*** PASSAGE SHOWN Section Begins ***

CONX's AspirinWorks News - "Test Reveals Aspirin Tolerance" - KSN News - May 20, 2009
WICHITA, Kansas – Every day millions of people take an aspirin to help lower their risk of heart attack or stroke. But does it really work? A Wichita man has created a test that can tell if the aspirin therapy is really holding off a stroke.
‘Take two aspirin and call me in the morning’ is such a commonly used phrase it’s become more of a joke than a treatment. But it’s still good advise. For years doctors have been telling their patients to take an aspirin a day to reduce the threat of heart attack and stroke. Aspirin does this by making the blood less likely to clot.
“Sticky blood or sticky platelets in your blood make you at a higher risk for a blood clot which can then become a heart attack or a stroke,” said Gordon Ens, Clinical Affairs director of Corgenix.
Blood is made up of a bunch of different elements and different kinds of cells. There are red blood cells, white blood cells and cells called platelets. The platelets help the blood to clot so if you cut yourself you don’t keep bleeding. But the problem is for some people the platelets are too active and clots form where they shouldn’t, leading to increased risk of heart attack and stroke. Aspirin helps to lower the clotting factor of blood. But the amount of aspirin that works for one person may not be effective for someone else.
“It's not just a few people it's probably as high as 20 percent of us walking on the street are taking a dose of aspirin that is really not doing anything from a heart protective side,” Ens said.

*** PASSAGE SHOWN Section Ends ***

**TASK REQUIREMENTS**
A. Render this sentence from the aspirin news report in Spanish: "The platelets help the blood to clot so if you cut yourself you don’t keep bleeding."
B. According to Gordon Ens in the aspirin news report, what share of people may be taking an aspirin dose that does nothing to protect the heart?
C. Write the next paragraph of the aspirin news report, picking up after its final quotation from Ens.
The records that come after this report are unrelated to it and stand as their own material.

*** EXTRACTED MATERIAL Section Begins ***

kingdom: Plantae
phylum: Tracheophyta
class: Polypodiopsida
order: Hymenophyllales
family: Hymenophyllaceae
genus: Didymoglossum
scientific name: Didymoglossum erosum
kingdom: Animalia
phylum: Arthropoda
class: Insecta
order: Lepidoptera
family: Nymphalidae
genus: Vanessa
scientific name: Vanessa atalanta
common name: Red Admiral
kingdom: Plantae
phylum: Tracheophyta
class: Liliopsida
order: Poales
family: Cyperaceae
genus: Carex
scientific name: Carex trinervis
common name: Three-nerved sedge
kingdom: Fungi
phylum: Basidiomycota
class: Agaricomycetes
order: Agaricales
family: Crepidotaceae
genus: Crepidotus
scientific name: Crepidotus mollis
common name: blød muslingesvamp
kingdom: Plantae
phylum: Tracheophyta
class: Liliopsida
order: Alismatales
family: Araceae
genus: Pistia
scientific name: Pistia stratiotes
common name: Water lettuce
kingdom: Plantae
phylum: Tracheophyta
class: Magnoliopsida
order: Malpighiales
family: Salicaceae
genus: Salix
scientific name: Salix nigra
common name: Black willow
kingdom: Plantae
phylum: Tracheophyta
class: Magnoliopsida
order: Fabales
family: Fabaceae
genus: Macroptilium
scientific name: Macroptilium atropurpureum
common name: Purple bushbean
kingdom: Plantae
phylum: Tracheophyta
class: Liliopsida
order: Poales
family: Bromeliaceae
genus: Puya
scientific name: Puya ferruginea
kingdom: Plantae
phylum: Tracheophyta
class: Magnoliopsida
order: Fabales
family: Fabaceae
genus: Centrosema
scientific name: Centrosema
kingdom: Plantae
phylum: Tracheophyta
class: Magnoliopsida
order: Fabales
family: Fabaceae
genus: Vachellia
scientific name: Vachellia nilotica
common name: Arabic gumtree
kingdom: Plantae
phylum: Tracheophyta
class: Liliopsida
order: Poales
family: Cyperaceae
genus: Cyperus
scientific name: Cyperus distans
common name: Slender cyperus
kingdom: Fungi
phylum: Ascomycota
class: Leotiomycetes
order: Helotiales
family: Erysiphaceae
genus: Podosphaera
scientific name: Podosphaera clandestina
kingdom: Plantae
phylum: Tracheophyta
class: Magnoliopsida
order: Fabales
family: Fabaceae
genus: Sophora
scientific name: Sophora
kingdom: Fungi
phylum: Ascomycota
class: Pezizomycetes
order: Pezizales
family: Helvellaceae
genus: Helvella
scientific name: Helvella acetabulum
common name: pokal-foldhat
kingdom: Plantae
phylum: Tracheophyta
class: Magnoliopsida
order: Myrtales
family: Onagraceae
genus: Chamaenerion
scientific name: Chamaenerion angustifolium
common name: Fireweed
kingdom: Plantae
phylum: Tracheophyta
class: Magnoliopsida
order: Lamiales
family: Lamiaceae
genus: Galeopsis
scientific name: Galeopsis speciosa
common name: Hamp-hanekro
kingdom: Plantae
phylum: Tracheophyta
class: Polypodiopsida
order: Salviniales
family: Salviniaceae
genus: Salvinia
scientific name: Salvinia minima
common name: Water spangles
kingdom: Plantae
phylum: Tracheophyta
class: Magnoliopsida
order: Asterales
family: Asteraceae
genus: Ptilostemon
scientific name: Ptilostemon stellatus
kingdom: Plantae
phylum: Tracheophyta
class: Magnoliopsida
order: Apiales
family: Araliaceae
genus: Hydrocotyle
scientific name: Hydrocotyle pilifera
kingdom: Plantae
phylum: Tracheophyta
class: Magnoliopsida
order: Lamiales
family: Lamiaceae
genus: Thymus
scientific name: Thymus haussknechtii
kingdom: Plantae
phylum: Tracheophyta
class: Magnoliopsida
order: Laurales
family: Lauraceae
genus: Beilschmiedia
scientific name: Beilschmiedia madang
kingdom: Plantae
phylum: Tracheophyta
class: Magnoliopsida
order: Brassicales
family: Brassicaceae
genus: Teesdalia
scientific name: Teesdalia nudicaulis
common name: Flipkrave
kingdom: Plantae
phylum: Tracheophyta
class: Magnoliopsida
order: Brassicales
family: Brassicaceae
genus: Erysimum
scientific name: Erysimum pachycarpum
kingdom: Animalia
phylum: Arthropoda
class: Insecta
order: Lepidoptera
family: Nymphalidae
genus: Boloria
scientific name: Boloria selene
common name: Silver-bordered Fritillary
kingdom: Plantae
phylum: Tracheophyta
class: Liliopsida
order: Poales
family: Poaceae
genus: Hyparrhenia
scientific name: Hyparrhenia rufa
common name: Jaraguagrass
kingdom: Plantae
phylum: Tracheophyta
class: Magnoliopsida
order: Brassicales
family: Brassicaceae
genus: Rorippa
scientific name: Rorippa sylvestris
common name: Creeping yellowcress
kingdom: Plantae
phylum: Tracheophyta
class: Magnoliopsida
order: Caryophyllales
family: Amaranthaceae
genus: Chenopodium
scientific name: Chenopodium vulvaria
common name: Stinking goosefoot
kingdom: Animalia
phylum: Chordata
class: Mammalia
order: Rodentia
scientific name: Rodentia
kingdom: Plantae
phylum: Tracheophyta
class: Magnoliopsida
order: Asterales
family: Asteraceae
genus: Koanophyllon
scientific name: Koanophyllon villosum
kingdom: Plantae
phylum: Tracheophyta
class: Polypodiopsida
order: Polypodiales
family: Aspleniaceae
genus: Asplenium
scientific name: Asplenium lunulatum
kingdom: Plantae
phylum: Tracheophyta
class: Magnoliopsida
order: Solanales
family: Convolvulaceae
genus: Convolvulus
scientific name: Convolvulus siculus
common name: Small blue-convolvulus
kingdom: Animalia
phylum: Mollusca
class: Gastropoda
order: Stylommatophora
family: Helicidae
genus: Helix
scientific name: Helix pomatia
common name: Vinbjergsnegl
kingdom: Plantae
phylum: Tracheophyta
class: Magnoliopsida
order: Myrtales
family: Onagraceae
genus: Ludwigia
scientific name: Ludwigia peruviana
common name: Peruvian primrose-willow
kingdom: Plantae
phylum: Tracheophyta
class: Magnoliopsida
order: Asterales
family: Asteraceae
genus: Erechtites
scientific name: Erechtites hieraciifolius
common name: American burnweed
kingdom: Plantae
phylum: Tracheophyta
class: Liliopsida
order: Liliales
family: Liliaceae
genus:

*** EXTRACTED MATERIAL Section Ends ***

**ANSWERS BY ITEM**
A. Las plaquetas ayudan a que la sangre coagule, de modo que si te cortas no sigues sangrando.

B. Probably as high as 20 percent.

C.
So, the question for everyone taking an aspirin a day is –
“How much aspirin should you take how do you know the dose it right?” said Ens. “And the important thing is, if it's not your risk goes up.”
Doctors can test patients for their aspirin tolerance, but those tests are expensive.
“It's been available through labs like Mayo Medical and some of those far away places that delve into the unusual type testing,” said Edwin Harned, president of AMS Labs. “We've brought it into the realm of the routine and that's where it needs to be.”
Now, AMS Labs in Wichita is using a new kind of testing procedure known as “AspirinWorks.” It can quickly and cheaply determine a person’s individual tolerance for aspirin.
“The nice thing about this is that it's a urine test,” Ens said. “So it's very simple, it's a random urine test, you can go into your doctor, into a laboratory any time of the day.”
For about $50 AMS Labs can run the test and in a few days you and your doctor can have the results in your hands.
“You can say, “Dr. I have a number here that is less than 1500 units how am I being protected by my aspirin,” Harned said. “And he will likely say he will say, ‘well you are doing well, but if it's a higher number he may say, well we may need to adjust that dosage.’”
And that adjustment could save your life.